You would never understand how terrified and depressed and lonely I am now, ever since you and I said farewell. I’m not the same person anymore.
I hope it to be easy. It’s not.
Every person I meet reminds me of you and how they are not going to be you. My world revolved around the idea that I’ve found my Forever Person in you; now that you’re gone, I don’t think I’ll ever meet anyone that could love me the way you did, or if I ever going to love someone as much I loved you.

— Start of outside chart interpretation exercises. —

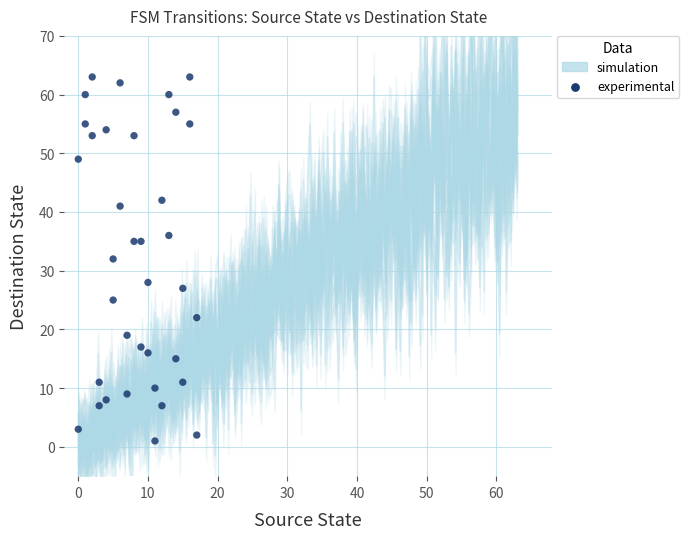

What is the range of Y values (max minus min)?

62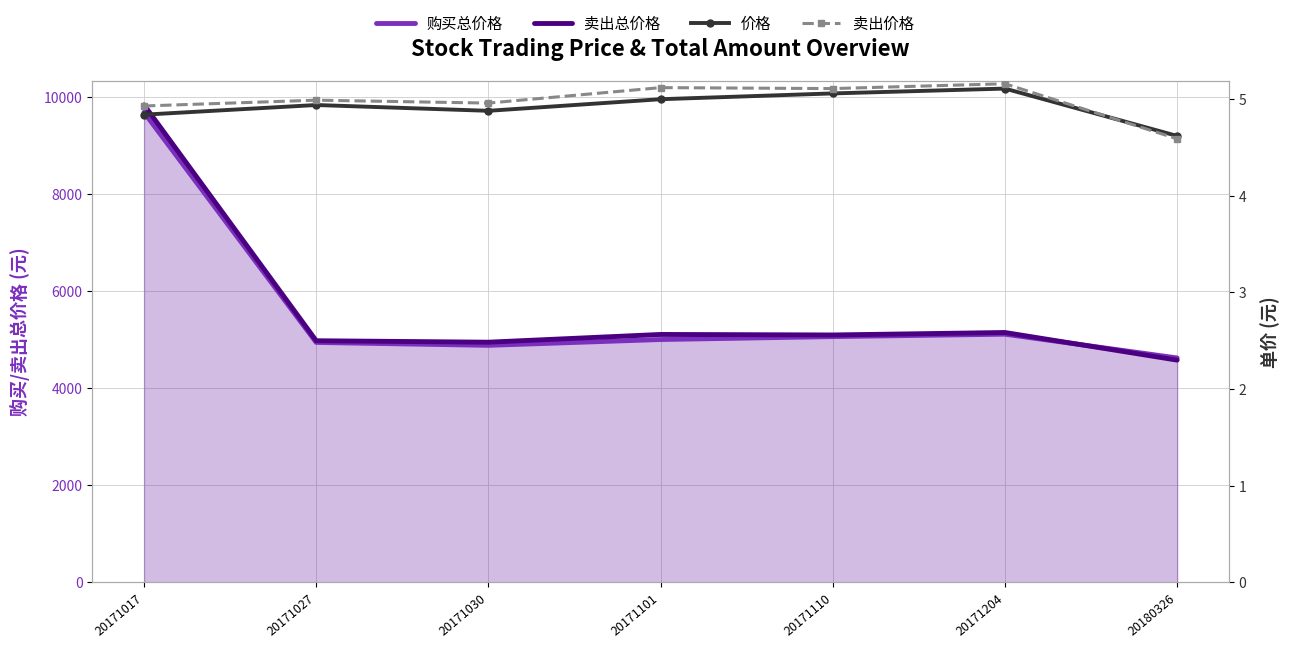

What are all the series names shown in the legend?

购买总价格, 卖出总价格, 价格, 卖出价格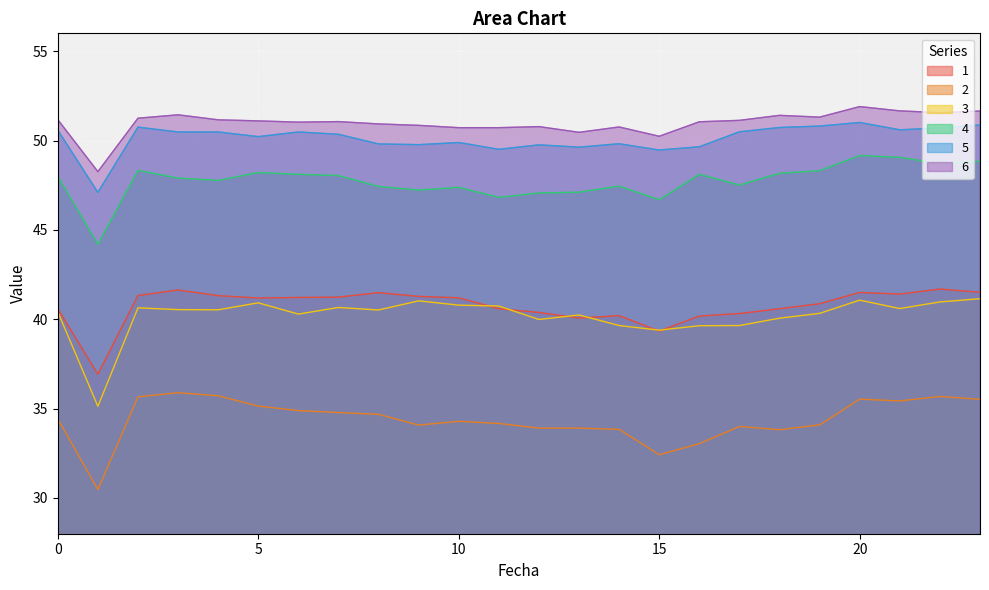

True or false: 3 and 2 cross at least once.

False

This is the next page in my life where I have to get used to not being with the person I had hoped I could be with forever. This is me praying that you’d come back, say you love me, and you are going to stay with me to continue the life we shared for 10 years. This is me wishing for all this pain to just stop.
Because I miss you—
and your returning home
your playing the piano
your library of books
your set of old films
your love songs
Tomorrow I’m flying to Seoul. We were supposed to go there together, remember? I’m bringing a camera with me to capture the beauty of the city and watch everything in silence. I’m hoping to discover new things during my stay, maybe meet new people. I’m hoping to find myself there, hoping when I return home I could be the new version that is moved on and happy and optimistic that you’re gone for the better. But as cheesy and cliché as it is, I’m hoping to find you.
And in the cold weather of Seoul, your warm embrace would comfort me and I would cry in your arms and you would never let me go.
You would say, “forever and always, baby” even when you don’t mean it. I would take it all in for as long I could remember, until I decide it’s only mindless dreaming.